Un agent d’AES Sonel prépare un sit-in devant l’Ambassade des Etats-Unis a Yaoundé

Souffrant d’une pathologie professionnelle depuis 4 ans, cette électricienne de formation revendique sa prise en charge. Malgré 30 ans de bons et loyaux services, son employeur l’a complètement délaissée dès qu’elle est tombée malade.Aes sonel 3 466x350

Face à cette situation désastreuse, Julienne Massouo a décidé de passer ses derniers jours, devant l’ambassade des Etats-Unis à Yaoundé. C’est sa manière à elle, de montrer au monde entier toutes les misères que subissent les employés d’AES Sonel. Le calvaire de Massouo a commencé à Garoua. « Je parcourais plus de 400 kilomètres à moto pour faire des dépannages. Les opérations qui pouvaient s’étaler sur 2 ou 3 jours, la hiérarchie me demandait de les conduire en 1 jour. C’est pour cette raison que j’ai le disque déplacé. Actuellement, je marche en m’appuyant sur une béquille. Au départ, nous étions 5 à souffrir de la même maladie.

Comme nous n’avons pas été pris en charge, 4 de mes collègues sont morts». Ces propos qui sont de nature à couper le souffle aux cardiaques, prouvent que la sécurité sociale n’est pas garantie à AES Sonel. En raison de la santé chancelante de Julienne Massouo, deux évacuations sanitaires ont été recommandées par les services médicaux de la ville de Garoua. La première c’était en 2009 et la deuxième en 2011. Le médecin de la société d’AES Sonel s’est farouchement opposé à ces décisions. Du 22 au 24 décembre 2010, Julienne Massouo a fait une grève de la faim dans le chef-lieu de la région du Nord, pour revendiquer sa prise en charge. Les médias ont même filmé cette scène horrible et ont voulu diffuser les images. Mais ils ont été soudoyés par certaines autorités de la ville. C’est pour cette raison que les cris de détresse de Julienne Massouo ne sont pas parvenus aux oreilles de la communauté nationale. Pour calmer les esprits, les responsables d’AES Sonel ont accordé un billet d’avion à Massouo.

A défaut de l’évacuer vers l’Occident, la pauvre Julienne s’est retrouvée à Douala pour une contre expertise. La contre expertise a confirmé qu’il fallait à tout prix l’évacuer. Dès lors, l’électricienne a été abandonnée pendant un mois par ses collègues dans la capitale économique. En février 2011, le directeur des ressources humaines qui ne voulait pas que Julienne Massouo ébruite l’affaire, a annoncé qu’il était entrain de finaliser le dossier devant aboutir à son évacuation sanitaire. En 2012, Massouo a saisi le Premier Ministre (PM), le ministre du Travail et de la Sécurité Sociale (MINTSS), le ministre de l’Energie et de l’Eau (MINEE), et le Ministre de la Protection de la Femme et de la Famille (MINPROFF).
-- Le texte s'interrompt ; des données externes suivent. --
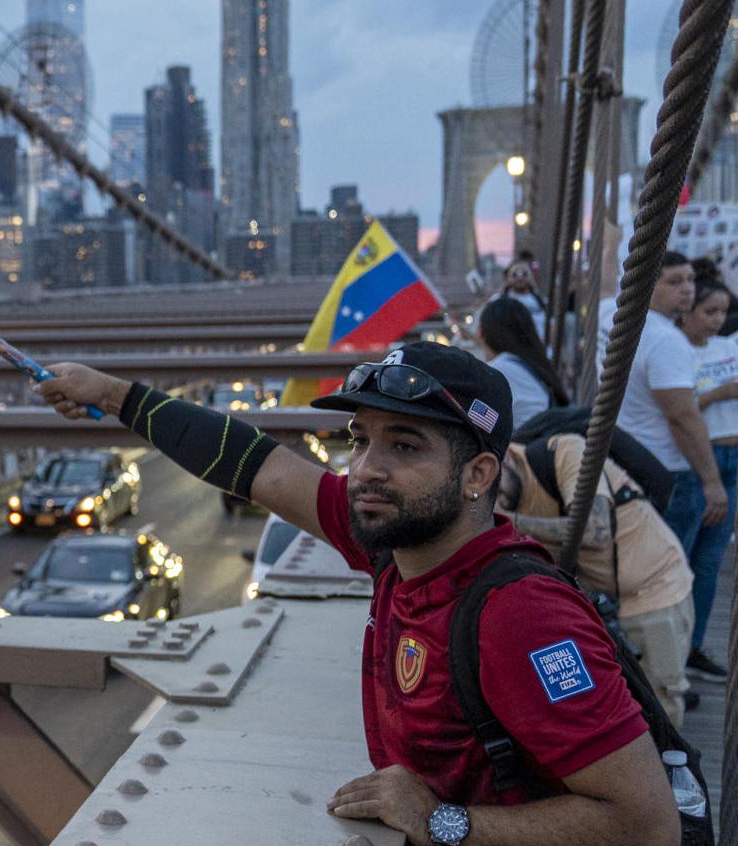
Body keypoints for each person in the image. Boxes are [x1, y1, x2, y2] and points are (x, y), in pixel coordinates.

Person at [36, 342, 677, 845]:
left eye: (404, 445)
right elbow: (251, 463)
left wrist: (446, 823)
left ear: (479, 474)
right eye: (360, 439)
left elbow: (646, 826)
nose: (368, 467)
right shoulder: (394, 543)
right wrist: (115, 395)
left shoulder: (520, 618)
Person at [494, 433, 695, 723]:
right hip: (598, 604)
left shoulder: (565, 451)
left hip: (655, 589)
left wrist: (507, 520)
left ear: (507, 456)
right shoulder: (500, 491)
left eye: (496, 490)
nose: (493, 501)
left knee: (660, 705)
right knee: (608, 707)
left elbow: (594, 530)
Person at [611, 252, 731, 590]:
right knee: (673, 576)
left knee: (644, 572)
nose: (687, 289)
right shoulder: (666, 341)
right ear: (649, 285)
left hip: (633, 464)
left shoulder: (621, 322)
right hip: (672, 473)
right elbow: (681, 416)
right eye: (675, 281)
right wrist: (712, 482)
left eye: (690, 280)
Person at [679, 278, 737, 683]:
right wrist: (718, 394)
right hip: (700, 456)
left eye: (722, 312)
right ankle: (675, 646)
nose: (717, 321)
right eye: (709, 311)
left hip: (733, 455)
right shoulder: (675, 350)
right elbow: (677, 405)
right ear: (689, 311)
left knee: (711, 559)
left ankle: (695, 645)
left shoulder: (728, 347)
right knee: (681, 555)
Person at [477, 297, 569, 426]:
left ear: (482, 333)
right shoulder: (534, 367)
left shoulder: (498, 370)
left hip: (525, 441)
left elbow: (480, 422)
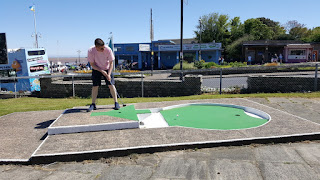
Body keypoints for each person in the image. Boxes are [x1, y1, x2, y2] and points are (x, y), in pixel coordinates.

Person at [87, 38, 120, 111]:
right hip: (96, 68)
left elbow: (111, 63)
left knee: (111, 85)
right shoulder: (91, 51)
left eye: (104, 47)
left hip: (107, 68)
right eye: (101, 48)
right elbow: (92, 64)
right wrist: (101, 71)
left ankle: (116, 102)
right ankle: (93, 104)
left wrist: (108, 73)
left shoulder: (108, 49)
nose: (103, 49)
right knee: (95, 86)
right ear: (96, 47)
Tous ces cadres du régime ont demandé à notre concitoyenne de mettre un bémol à son action de revendication. Une semaine plus tard, le PM a écrit au MINTSS qui à son tour, a saisi son collègue de l’Energie et de l’Eau. Le MINEE a instruit à l’employeur AES Sonel de procéder à la prise en charge de Massouo. AES Sonel jusqu’à ce jour, refuse de fléchir face aux injonctions gouvernementales. Le différend de travail opposant Julienne Massouo à cette société, n’est qu’un aspect de l’enfer que les travailleurs vivent au quotidien. Depuis la privatisation de la structure, les frustrations ne font que s’amonceler.

Les conditions de vie des salariés sont devenues très exécrables. Il y a un véritable problème de sécurité sociale au sein de cette structure. Les agents ne sont utiles que lorsqu’ils sont en bonne santé. Mais dès qu’ils tombent malades, on les abandonne comme de vulgaires torchons et l’on est en droit de se poser la question de savoir s’il n’existerait pas une complicité entre l’assureur et le médecin de l’entreprise. D’après des informations recueillies sur le terrain, à la fin de chaque année, le médecin d’AES Sonel reçoit des gratifications de la part de la société d’assurance. Moins les employés sont pris en charge au cours de l’année, plus son enveloppe prend du volume. Où est donc passé le sens du patriotisme? Julienne Massouo dit qu’elle passera ses derniers jours devant le bureau de Robert Patrick Jackson pour obtenir gain de cause.